Raison numéro 3 : Oui et non
Habituellement, nos journalistes voudraient, pour expliquer ce qui se passe à gauche, tout ramener au référendum sur le TCE, avec ses ouïstes et nonistes. La crise actuelle montre bien à quel point cette analyse n'a plus de sens, alors que la question de l'existence même de l'Euro a failli vraiment être posée, et qu'un "non" effectif et véritable a failli frapper la Grèce.
Raison numéro 4 : que reste-t-il ?
Après avoir brûlé à peu près tous les points à gauche, on constate que le point de vue, de gauche, qui pourrait s'opposer au conformisme moribond sans partir dans des fantasmes néo-marxistes, politiquement parlant, n'existe pas. Bien sûr, il ne manque pas d'individus avec des perspectives intéressantes, de choses à dire sur le sujet. Roosevelt 2012 est l'une des tentatives les plus abouties, et affiche une volonté réelle de passer du stade des analyses et des idées à l'action concrète. Mais, malheureusement, combien de divisions médiatiques ?
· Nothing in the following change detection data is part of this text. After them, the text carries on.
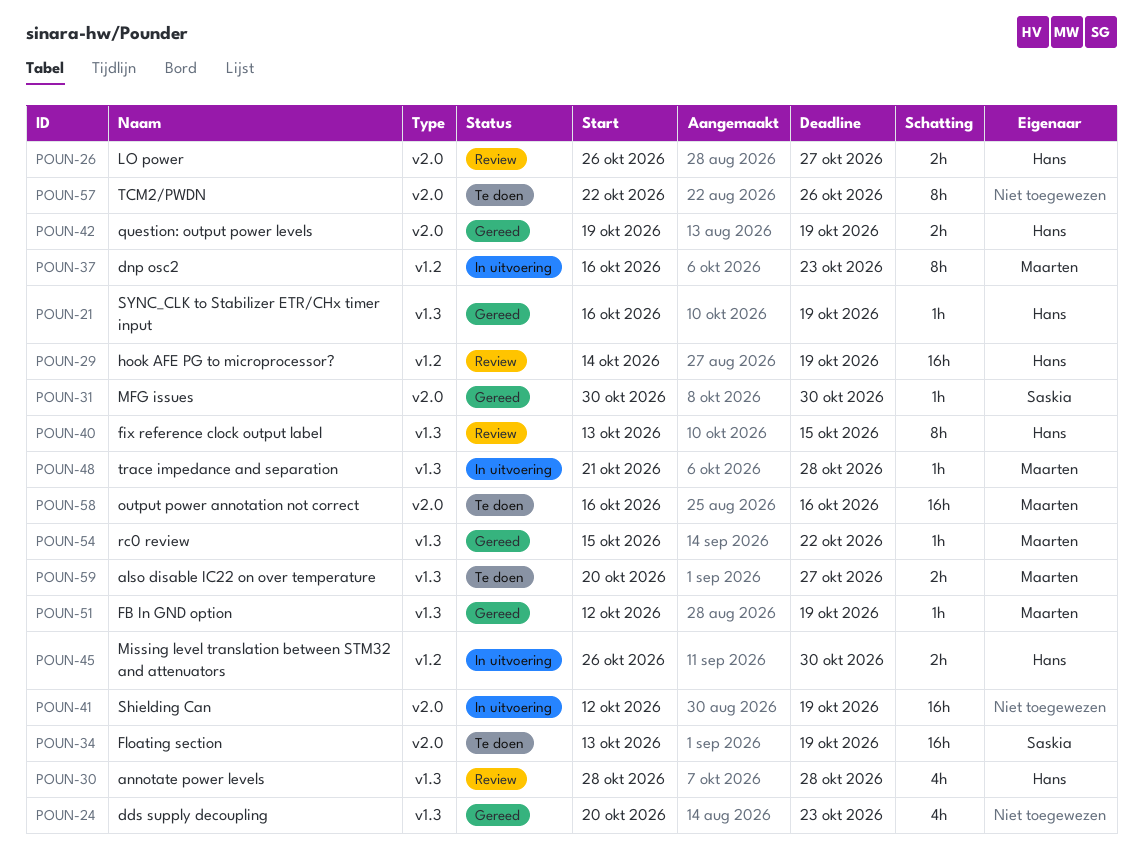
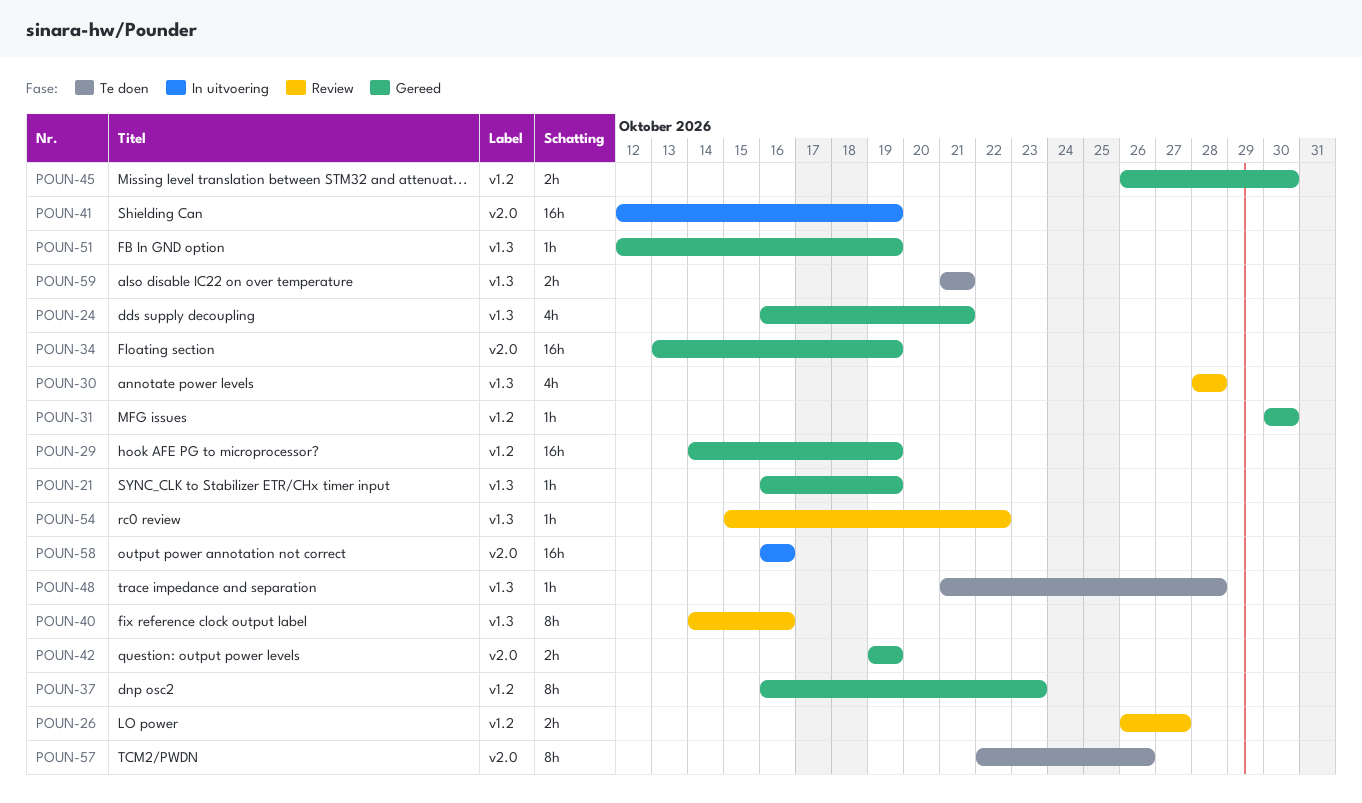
POUN-24, start: Oct 20 -> Oct 16
POUN-24, due: Oct 23 -> Oct 21
POUN-26, label: v2.0 -> v1.2
POUN-29, status: Review -> Gereed
POUN-31, label: v2.0 -> v1.2
POUN-34, status: Te doen -> Gereed
POUN-37, status: In uitvoering -> Gereed
POUN-40, start: Oct 13 -> Oct 14
POUN-40, due: Oct 15 -> Oct 16
POUN-45, status: In uitvoering -> Gereed
POUN-48, status: In uitvoering -> Te doen
POUN-54, status: Gereed -> Review
POUN-58, status: Te doen -> In uitvoering
POUN-59, start: Oct 20 -> Oct 21
POUN-59, due: Oct 27 -> Oct 21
Et voilà le vrai problème de la gauche molle comme on l'aime, et pas seulement française : pendant dix ans nous sommes restés dans l'idée d'une modulation, forcément mineure, du consensus financier mondial. Aujourd'hui que ce consensus se fissure, on ne peut qu'être frappé par l'absence de propositions des gauches, acceptant timidement le dogme de l'austérité.